On the edge of Lake Erie. Now it is rather interesting that there appears to be a cliff of sorts all the way along the lake edge from here to almost at the entrance to the Detroit waterway. It reminded me ever so much of the North and South coasts of Natal actually. Both in style of housing as well as the general flora that grew there.
The houses appear to be mainly on the south, or Lake, side of the road and the farmlands on the north.
At virtually every farm house along the road there were stands selling fruit and vegetables. This is where you come across a particularly interesting Canadian phenomenon. The “honour” box! I lost count of how many of these stalls had prices on their produce with a box at the end of the stall and a sign that said, “place money here”!
Open boxes. With money in them. And people choosing their food and placing the money in there.
It is so…so …well I guess refreshing…to know that there are still so many honest people left in this world. And so many trusting people as well.
Not to mention the odd baffled person.
 I decided to buy some mielies at one farm stall. Sorry. I mean “Peaches and Cream” corn actually. Did you know that the name refers to the two-tone colour variation? It doesn't have the hint of any peaches let alone cream in the taste. It is actually a hybrid of white and yellow corns, which were grown over forty years ago, and apparently the true peaches and cream variety no longer exists.
Now we have bi-coloured corn that the average consumer labels “peaches and cream” when it actually has names culled from the fertile imagination of a lover of King Arthur and Camelot: Temptation, Ivanhoe, Lancelot, even Sir Galahad. So we are more likely to eat Sir Galahad than any peaches and cream. I am not even going to go there you disgusting lot!

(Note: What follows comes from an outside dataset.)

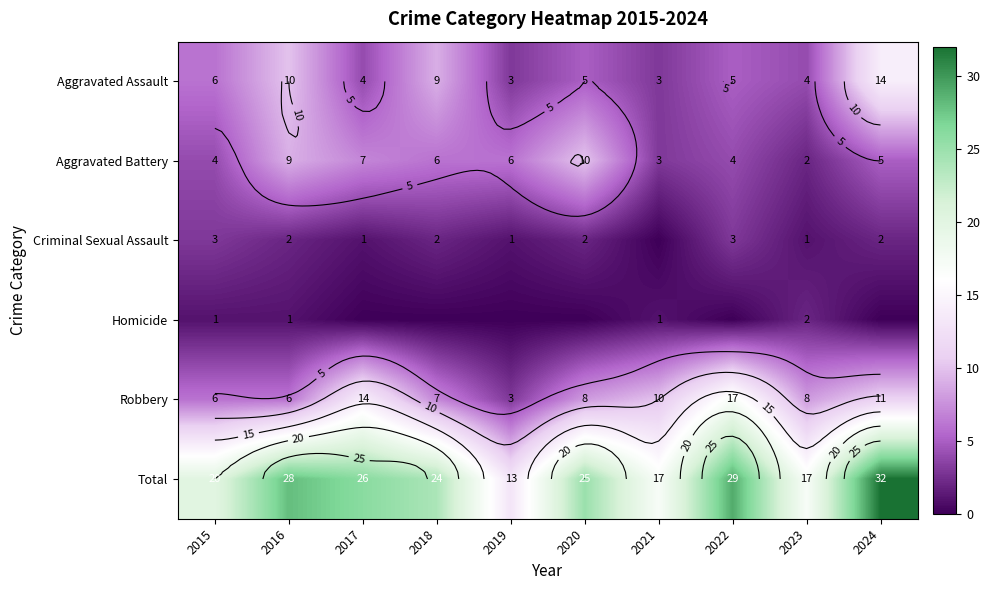

At how many categories does at least one series exceed 30?

1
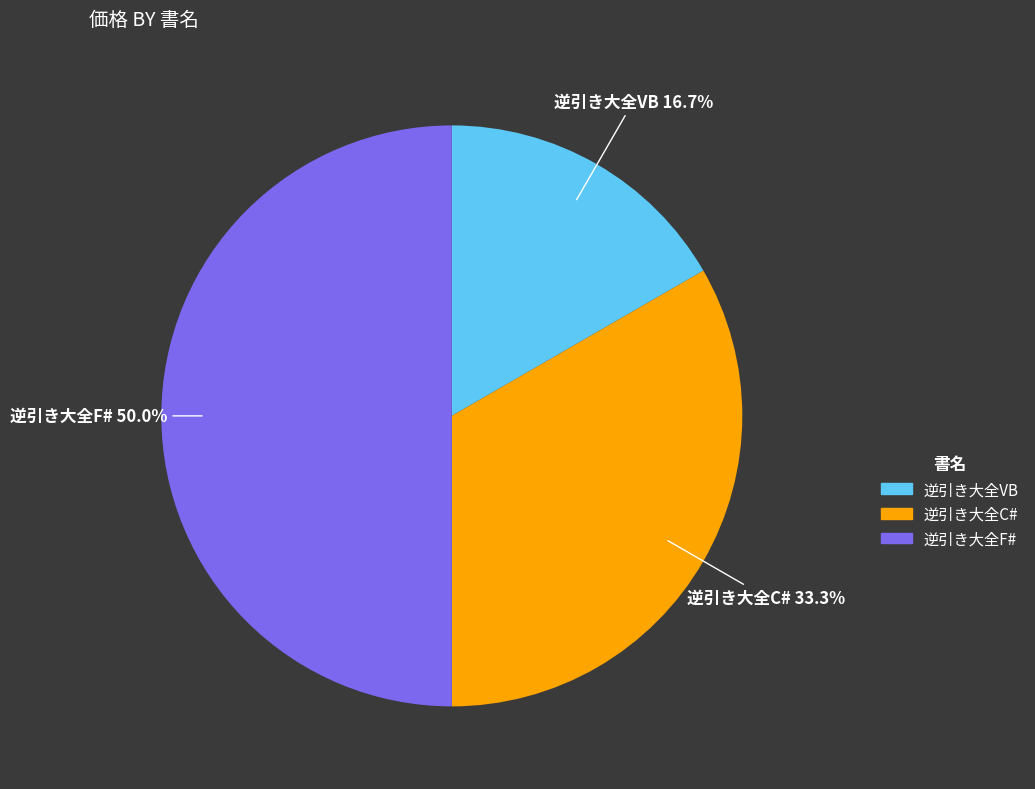

What is the smallest slice in the pie chart?

逆引き大全VB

After a while I began to notice that the stalls had changed from fruit to tomatoes. Lots of tomatoes. Of all shapes sizes and varieties. Did you know there are different varieties of tomatoes?
I only knew three: Field, hothouse and Roma!
Which was when I remembered that Heinz has a huge factory around Pelee Point somewhere.
Leamington as I was soon to discover.
Which is where they have a tomato festival that doesn't appear on any of the tourist brochures. Merely on flyers attached to every signpost and tree within a ten-mile radius of the town. I am intrigued though. Was this the first year of the Festival? Was it spontaneous? Why can't I get any information on this? Even the official website of Leamington merely has an entry stating that from August 20th to the 22nd there is a tomato festival. Maybe all the mullet wearing, Trans Am driving good-ole-country boys blocking the streets with their antics was the reason but we may never know. It did however bring a nostalgic memory of  Boksburg Boykies to mind!
At this stage I decide to toddle off to Pelee Point.  If for no other reason than to say I had been to the Southern most point of contiguous Canada. (Nice word that….Contiguous… means part of the mainland because there is some question as to whether Pelee Island can lay claim to that title rather. If I had caught the ferry to the island I would probably claim it was. I didn't and so Pelee Point is instead. OK? )
Point Pelee is actually a 10-kilometre sandspit with its southern point equal in latitude to the northern border of California. This is something that not many people are aware of. Tell that to Canadians even and they look at you as if you have heatstroke. Which given that you are as low down as California may indeed be the case. In summer anyway.
So there I was on Canada's southernmost tip.
Way away from where I was supposed to be.  With night approaching and many miles to go and a big smile on my face.
I was living up to my reputation again.